Narins et al. (7) interpret their findings in terms of a perceptual “binding” problem. In cognitive neuroscience, the usual framing of perceptual binding is within the context of a single modality, usually mammalian vision (14, 15). Multiple visual streams diverge from the primary visual cortex, V1, and extract different features of the visual scene: movement and stereopsis, color and texture, and specially “labeled” features such as faces (15). In the brain, the confluence of disparate visual processing streams to produce a coherent and unitary visual percept has yet to be fully understood; however it is achieved, binding of multiple information streams must occur within the spatial and temporal constraints of the brain. Narins et al. frame their results as a multimodal binding problem, but the implications for perceptual coherence are similar. They manipulated the temporal and spatial constraints of binding visual to auditory cues and were able to “break” the coherence of perception (where the visual location of a vocalizing frog no longer “matched” the location of the sound source) in both space and time. Such inferences about the coherence of multimodal percepts in animals are hard to make, and rarely can they be tested in as direct a manner as demonstrated here.
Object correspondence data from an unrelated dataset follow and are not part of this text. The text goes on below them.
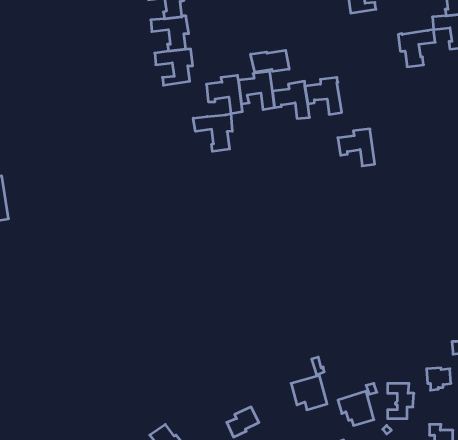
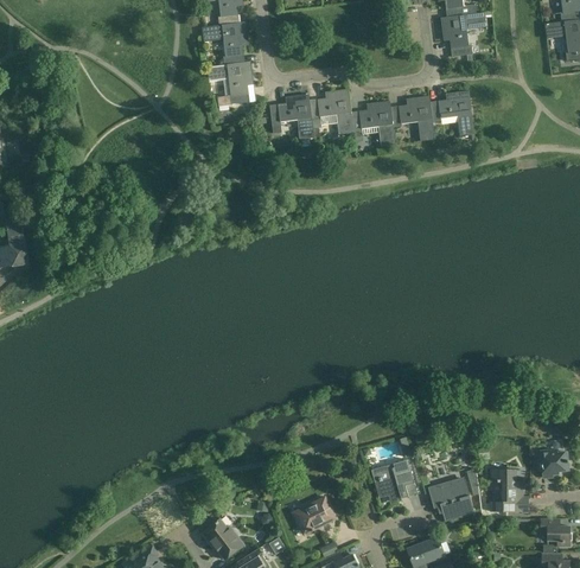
building: [398,30,435,67] -> [440,12,485,57]
building: [251,50,289,72] -> none
building: [193,113,232,151] -> none
building: [338,129,375,166] -> [428,91,473,136]

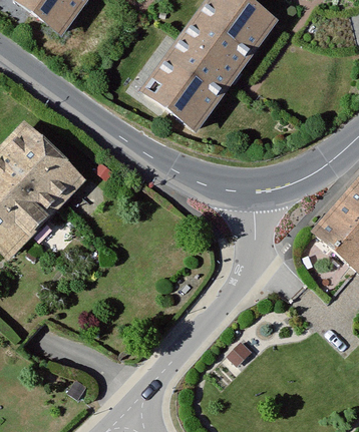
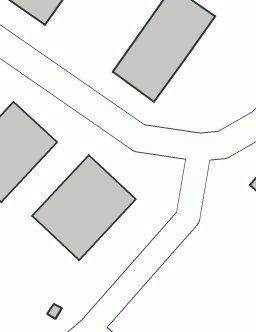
building: none -> [32,155,136,260]

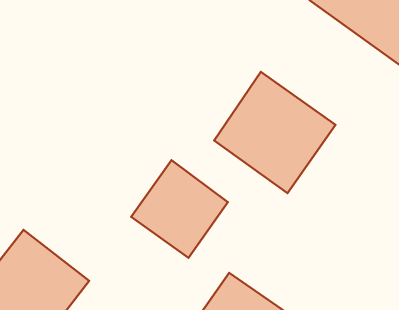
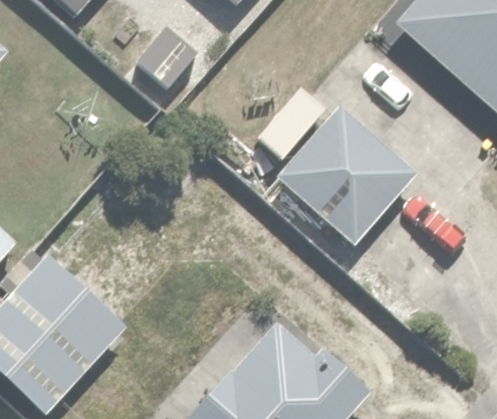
building: [131,160,228,258] -> none

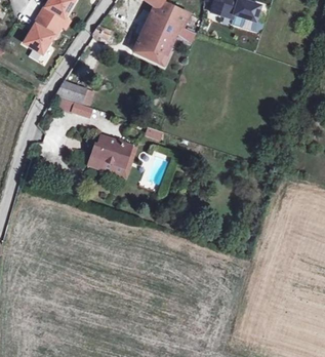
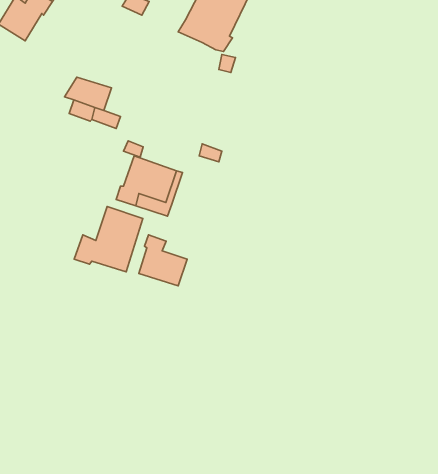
building: none -> [74,207,143,272]
building: none -> [139,235,187,286]

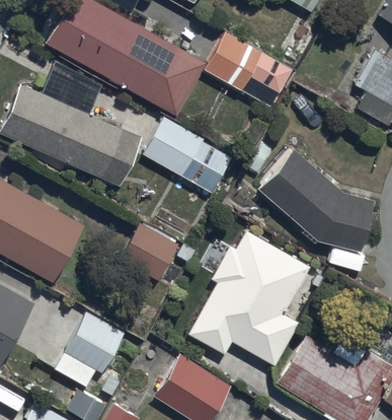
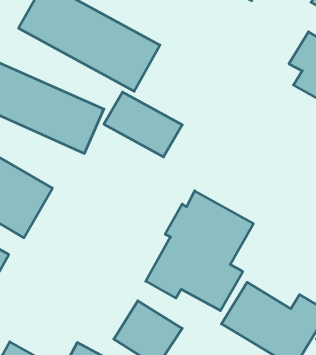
building: [205,32,293,108] -> none
building: [257,148,376,253] -> none
building: [121,223,180,282] -> none
building: [64,310,126,372] -> none

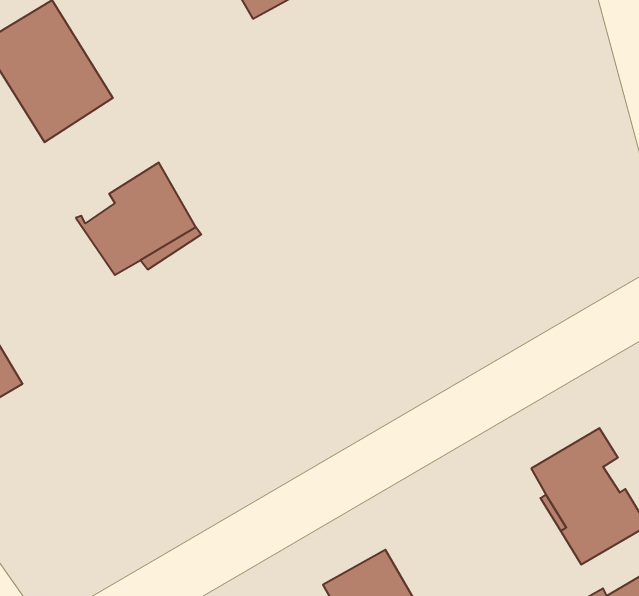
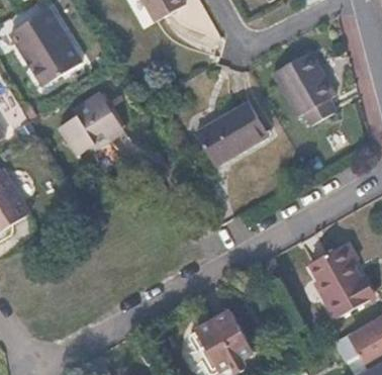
building: none -> [272,48,336,122]
building: none -> [193,99,267,163]

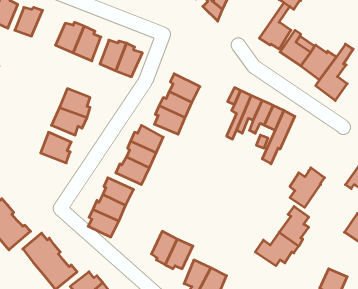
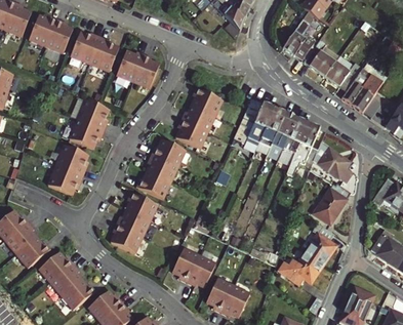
building: none -> [47,19,75,53]
building: none -> [315,141,353,182]
building: none -> [49,167,83,197]

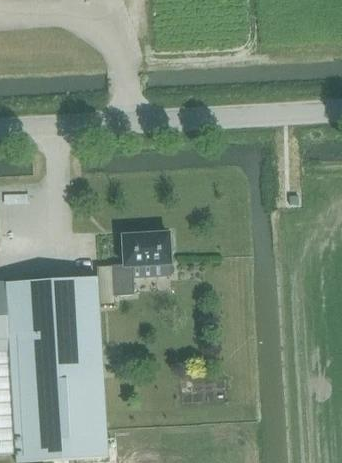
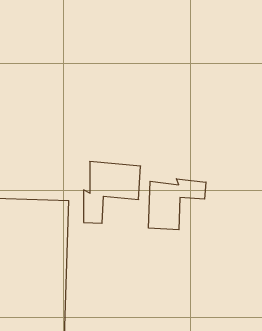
building: none -> [149,179,206,230]

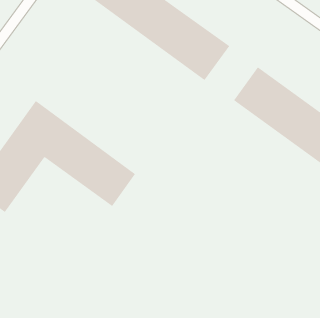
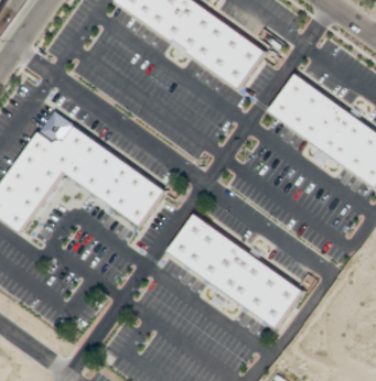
building: none -> [168,214,301,328]

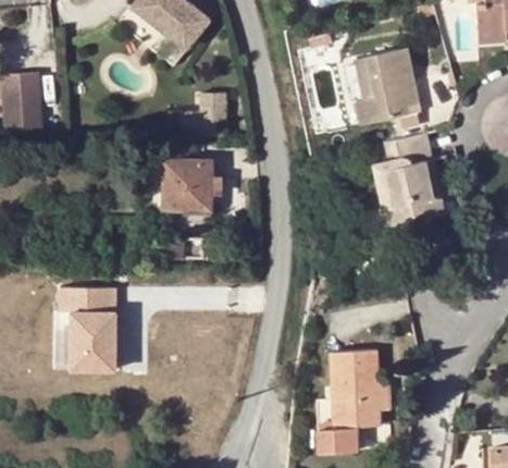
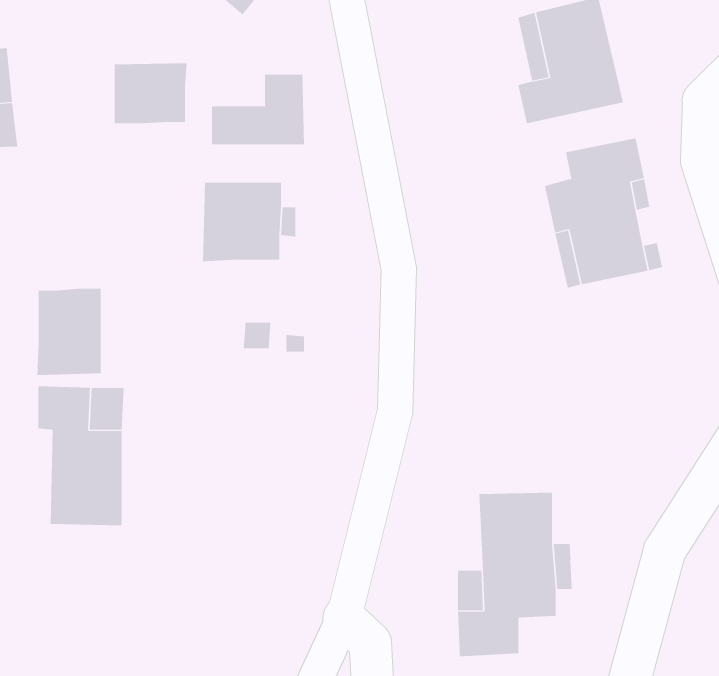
building: none -> [114,62,187,124]
building: none -> [37,288,101,376]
Narins et al. (7) also relate their findings to human psychoacoustics by bridging them to “a number of human studies (that) have shown that visual cues can modulate the apparent location of auditory cues. This is clearly seen in the `spatial ventriloquist effect'....” They also cite recent studies in humans that demonstrate temporal spatial ventriloquism effects. These are illusions more familiar, perhaps, to readers “of a certain age,” for whom television performances of vaudevillians performed with dummies (think Edgar Bergen and Charlie McCarthy) are memorable. Bergen “sold” the illusion that his dummy, Charlie, was speaking by moving the dummy's lips as Bergen himself spoke Charlie's dialogue; critical to the illusion, Bergen did not move his own lips. Accomplished ventriloquists were said to be able to “throw their voice,” a testament to how compelling the illusion could be. Linguistic studies of human speech indicate that where sound and visual cues appear to be in conflict, vision tends to dominate (16). Few comparable animal studies exist, hence the Narins et al. study is a welcome one. The poison-dart frogs also deal with a disparity of spatial cues in a way consistent with visual dominance, but only up to certain spatial limits, beyond which the frogs' attention is dominated or “captured” by the auditory stimulus [figure 3 and table 3 of Narins et al. (7)].

This study by Narins et al. (7) is rich in possibilities for inferring important perceptual mechanisms, such as selective attention, sensory binding, sensory dominance, and multimodal interactions, all of which are lively issues in human cognition and perception studies but are just emerging in comparative animal studies. Narins et al. show once again how important it is to perform experimental tests of animal perception and cognition within natural settings, echoing the precepts of the late James J. Gibson (17), who in his own studies of human perception pointed out, over a half century ago, the importance of the “ecological validity” of experimental settings and the design of salient stimulus situations. The present study makes very clear that this is no less true for understanding the perceptual world of animals.